[Problem details] Without pictures, retype the following entries exactly.

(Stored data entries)
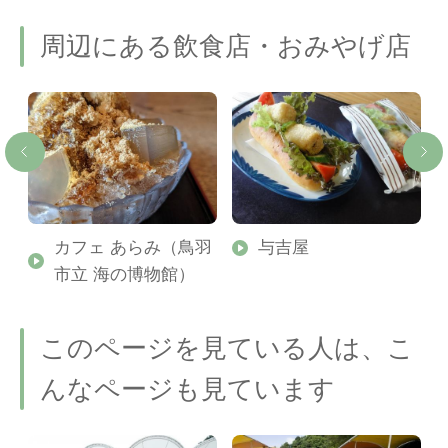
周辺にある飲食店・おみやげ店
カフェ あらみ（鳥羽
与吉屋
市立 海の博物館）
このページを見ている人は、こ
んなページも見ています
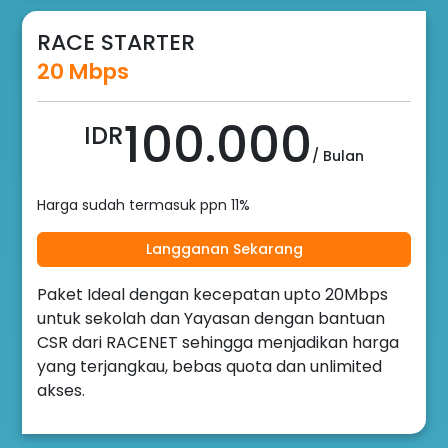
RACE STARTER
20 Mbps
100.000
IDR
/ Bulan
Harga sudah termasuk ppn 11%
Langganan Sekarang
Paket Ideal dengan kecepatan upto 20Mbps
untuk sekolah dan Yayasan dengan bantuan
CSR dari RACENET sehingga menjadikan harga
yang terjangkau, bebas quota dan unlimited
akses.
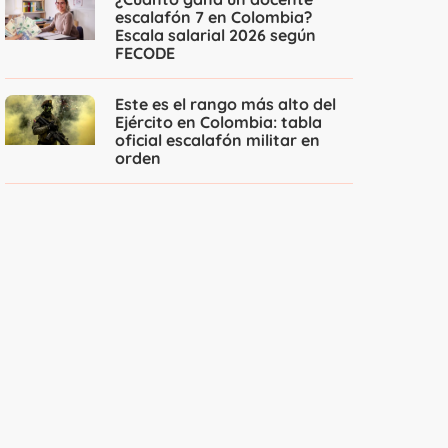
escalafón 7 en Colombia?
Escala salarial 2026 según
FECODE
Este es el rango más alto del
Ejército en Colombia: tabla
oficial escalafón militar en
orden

[Your response]
周辺にある飲食店・おみやげ店
カフェ あらみ（鳥羽
与吉屋
市立 海の博物館）
このページを見ている人は、こ
んなページも見ています
RACE STARTER
20 Mbps
100.000
IDR
/ Bulan
Harga sudah termasuk ppn 11%
Langganan Sekarang
Paket Ideal dengan kecepatan upto 20Mbps
untuk sekolah dan Yayasan dengan bantuan
CSR dari RACENET sehingga menjadikan harga
yang terjangkau, bebas quota dan unlimited
akses.
escalafón 7 en Colombia?
Escala salarial 2026 según
FECODE
Este es el rango más alto del
Ejército en Colombia: tabla
oficial escalafón militar en
orden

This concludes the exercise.